Curtis Jones – The Greatest (and Most Forgotten) Detroit PSL Player … Ever

Curtis Jones
Curtis Jones circa 30 years old.

Over my Sunday morning bowl of cereal and cup of coffee, I read a profile in the Detroit Free Press by writer Scott Talley on a man named Willie “Roy” Ogletree (see the story here). Ogletree has been keeping the scorebook for Detroit Cass Tech high school boys basketball games since 1975. Before that, he was a student and manager for the basketball team. He grew up in the Northwestern High School region and has had an up-close look at many of the city’s finest basketball players from the past 50-plus years.
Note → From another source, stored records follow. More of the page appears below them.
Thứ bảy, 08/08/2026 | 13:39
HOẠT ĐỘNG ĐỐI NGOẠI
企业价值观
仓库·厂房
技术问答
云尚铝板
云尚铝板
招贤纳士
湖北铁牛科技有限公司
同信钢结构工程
Talley asked for Ogletree’s rundown of the best he’d witnessed and he didn’t hesitate when he said: Northwester High School’s Curtis Jones.
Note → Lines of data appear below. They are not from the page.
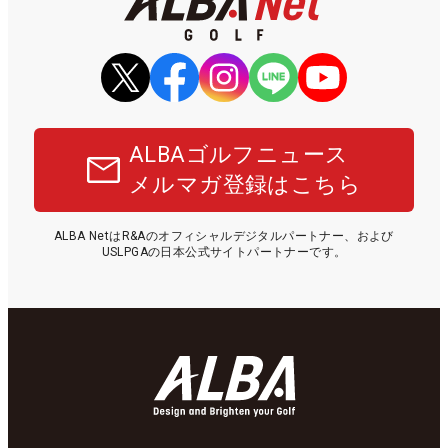
ALBAゴルフニュース
メルマガ登録はこちら
ALBA NetはR&Aのオフィシャルデジタルパートナー、および
USLPGAの日本公式サイトパートナーです。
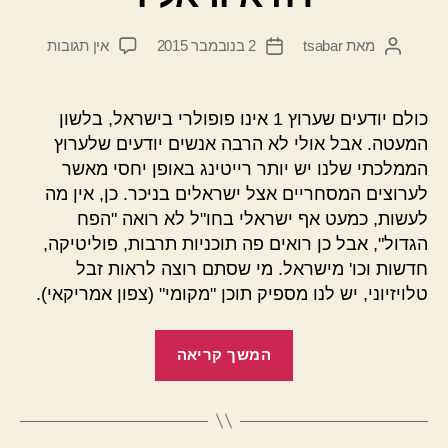
על
מאת
tsabar
2 בנובמבר 2015
אין תגובות
המחבר
תאריך
דה
הפוסט
פוסט
איזראליז
כולם יודעים שערוץ 1 אינו פופולרי בישראל, בלשון
המעטה. אבל אולי לא הרבה אנשים יודעים שלערוץ
הממלכתי שלנו יש יותר רייטינג באופן יחסי מאשר
לערוצים המסחריים אצל ישראלים בניכר. כן, אין מה
לעשות, כמעט אף ישראלי בחו"ל לא רואה "הפח
הגדול", אבל כן רואים פה תוכניות תרבות, פוליטיקה,
חדשות וכו' מישראל. מי שסתם רוצה לראות זבל
טלויזיוני, יש לנו מספיק תוכן "מקומי" (צפון אמריקאי).
"דה
המשך קריאה
איזראליז"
Reading Ogletree’s declaration put me in a reflective mood. I recalled a period of my life from the mid-2000s when I believed I had a book in me (and an audience for it, no less) about the legendary basketball players from the Detroit Public School League. One of the subjects I’d researched and written a chapter about was the aforementioned Curtis Jones.

With a big technology assist by my wife, I was able to dig that chapter out of purgatory and will share an excerpt each day this week.

Curtis Jones: Part 1

Curtis Jones was called by many – including such PSL legends as George Gervin and Spencer Haywood – the greatest player they’d ever seen.
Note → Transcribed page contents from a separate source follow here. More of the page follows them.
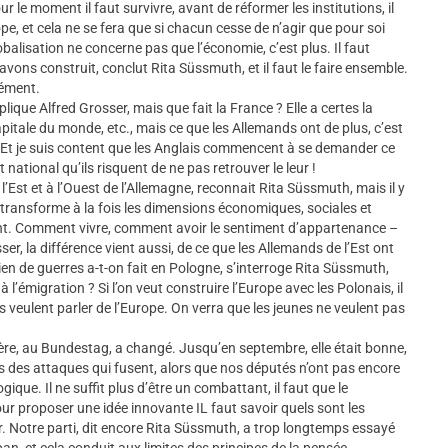
our le moment il faut survivre, avant de réformer les institutions, il
rope, et cela ne se fera que si chacun cesse de n’agir que pour soi
obalisation ne concerne pas que l’économie, c’est plus. Il faut
vons construit, conclut Rita Süssmuth, et il faut le faire ensemble.
rément.
lique Alfred Grosser, mais que fait la France ? Elle a certes la
capitale du monde, etc., mais ce que les Allemands ont de plus, c’est
A. Et je suis content que les Anglais commencent à se demander ce
t national qu’ils risquent de ne pas retrouver le leur !
l’Est et à l’Ouest de l’Allemagne, reconnait Rita Süssmuth, mais il y
pe transforme à la fois les dimensions économiques, sociales et
rtant. Comment vivre, comment avoir le sentiment d’appartenance –
er, la différence vient aussi, de ce que les Allemands de l’Est ont
 de guerres a-t-on fait en Pologne, s’interroge Rita Süssmuth,
’émigration ? Si l’on veut construire l’Europe avec les Polonais, il
ls veulent parler de l’Europe. On verra que les jeunes ne veulent pas
e, au Bundestag, a changé. Jusqu’en septembre, elle était bonne,
ours des attaques qui fusent, alors que nos députés n’ont pas encore
ique. Il ne suffit plus d’être un combattant, il faut que le
our proposer une idée innovante IL faut savoir quels sont les
. Notre parti, dit encore Rita Süssmuth, a trop longtemps essayé
an, et cela conduit aux limites des principes de la pensée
He nailed one of the most legendary shots in the history of the league; his 19-footer with two seconds remaining handed Haywood and his powerful Pershing Doughboys their only loss of the 1967 season and – in the process – lifted Northwestern to its second consecutive PSL title, 63-61.

Will Robinson, the legendary coach of those Pershing teams, told the Detroit News’ Fred Girard in a June 6, 1999 article that, “Curtis wasn’t just a good basketball player – he defined that position of lead guard; I never saw another kid in his class. Not only could he have played in the pros, he’d have been outstanding. Curtis had that type of talent.”

Publicly, all appeared terrific for one of the most prolific scorers and ball handlers in the history of the city.

Personally, Jones was living with a dark secret that would torment him for the rest of his life and eventually may have cost him a chance at the hundreds of thousands of dollars many of his fellow PSL legends eventually found.

The secret: Jones was functionally illiterate. He had an IQ of 73 and it was this inability to read and write beyond a fourth-grade level, along with his tremendous talent on the hardwood, which eventually drove him into a psychiatric hospital.